But by how much will it be reduced? Details leaked by the Energy Savings Trust suggest that domestic tariffs will fall from 43.3p/kWh to 21p/kWh, effectively doubling the length of time required to pay back an investment in solar generating equipment. The quango believes the tariff change will be made in five weeks; meanwhile a consultation started today and ends on 23 December.

"This boom has been built on unsustainable foundations," writes energy minister Greg Barker on The Guardian website today. Barker also confirmed additional qualifications so that only "energy efficient" buildings receive the full tariff.

The FiT isn't a subsidy, strictly speaking, but it is a market-rigging mechanism that ensures electricity is more expensive to consumers than it should be. The government compels energy companies to pay owners of home solar installations a hefty sum - at the moment, several times the price of the electricity - whenever they generate any power, even if they use that power themselves rather than supplying it to the Grid. (The panel owners are also paid a small extra sum if the power goes to the Grid rather than using it themselves.) Some of this money comes from the government, and some comes from higher prices charged to ordinary businesses and consumers who don't have solar panels.
○ ○ ○ ○
Exercises -
**A.** Quote the passage on the solar feed-in tariff cut word for word, starting with "The FiT isn't" and going on through "have solar panels.".
**B.** Extend the passage on the solar feed-in tariff cut by writing what comes after its final sentence.
These lines have no connection to the passage on the solar feed-in tariff.

Dataset content -
○ ○ ○ ○
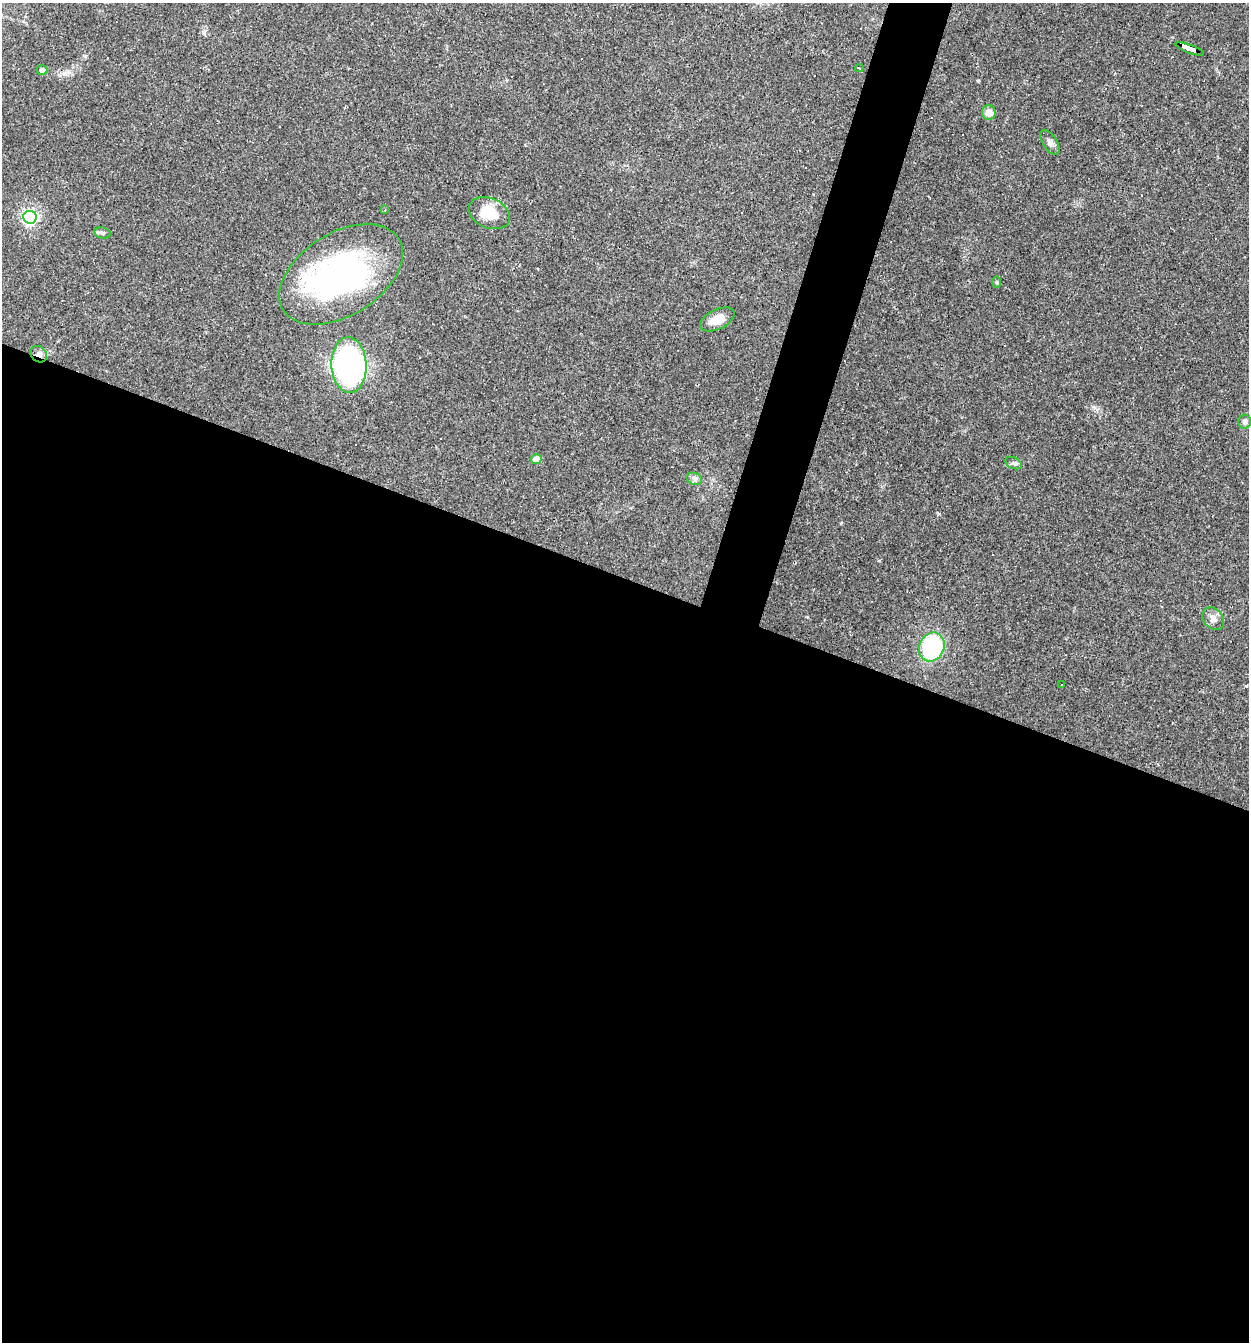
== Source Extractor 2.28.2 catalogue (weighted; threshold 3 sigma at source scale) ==
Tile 14 of 4 x 4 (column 2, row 4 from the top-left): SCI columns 1376-2622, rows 1-1340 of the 5373 x 5359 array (HDU 1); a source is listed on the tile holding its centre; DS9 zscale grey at full resolution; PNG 1251 x 1344 px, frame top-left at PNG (2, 3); each listed source drawn as its Kron ellipse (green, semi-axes under 4 px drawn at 4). Shown black and unused: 59% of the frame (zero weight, under 3 of 4 exposures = <1% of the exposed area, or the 3 px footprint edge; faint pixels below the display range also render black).
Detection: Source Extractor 2.28.2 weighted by HDU 2 'WHT'; one run over the whole footprint, this tile lists its part. Background 0.0495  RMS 0.0057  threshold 0.0257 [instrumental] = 3 sigma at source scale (4.5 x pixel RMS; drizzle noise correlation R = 1.50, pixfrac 1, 0.05/0.05 arcsec/px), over >= 5 px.
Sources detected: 34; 12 cosmic-ray / hot-pixel residue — neither listed nor drawn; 1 inside a brighter listed object's ellipse — not listed separately; the other 21 listed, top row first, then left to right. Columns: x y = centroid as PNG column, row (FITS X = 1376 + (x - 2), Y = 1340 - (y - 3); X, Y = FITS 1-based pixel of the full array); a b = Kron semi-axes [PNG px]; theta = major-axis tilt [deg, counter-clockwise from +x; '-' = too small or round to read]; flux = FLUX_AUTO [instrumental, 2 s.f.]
○ ○ ○ ○
Final answers -
**A.**
The FiT isn't a subsidy, strictly speaking, but it is a market-rigging mechanism that ensures electricity is more expensive to consumers than it should be. The government compels energy companies to pay owners of home solar installations a hefty sum - at the moment, several times the price of the electricity - whenever they generate any power, even if they use that power themselves rather than supplying it to the Grid. (The panel owners are also paid a small extra sum if the power goes to the Grid rather than using it themselves.) Some of this money comes from the government, and some comes from higher prices charged to ordinary businesses and consumers who don't have solar panels.

**B.**
As they are in large part a flat tax on electricity which hits the poor much harder than the rich, climate activist George Monbiot has described FiTs as "extortionate, useless [and] deeply regressive".

Even after the proposed FiT reductions, the scheme will still push up electricity prices - an awkward fact given that the number of households living in fuel poverty, according to the Energy Dept, has doubled since 2004.

The idea of micro-power generation has the imprimatur of the Prime Minister. While he was still leader of the opposition, David Cameron was filmed on the roof of the offices of Greenpeace in London extolling the virtues of micro-generation:

Posted by 'webcameronuk' on December 17, 2007

Barker says the installed capacity is higher than expected and that "the generous pot of £867m secured for the feed-in tariff scheme by the Coalition last year will be completely devoured if we don't act now".

Increasingly governments have realised that market intervention to increase solar and wind renewable energy isn't sustainable. In Spain, where the solar rush was halted last year, a study found that one 'green' job cost 2.2 real jobs.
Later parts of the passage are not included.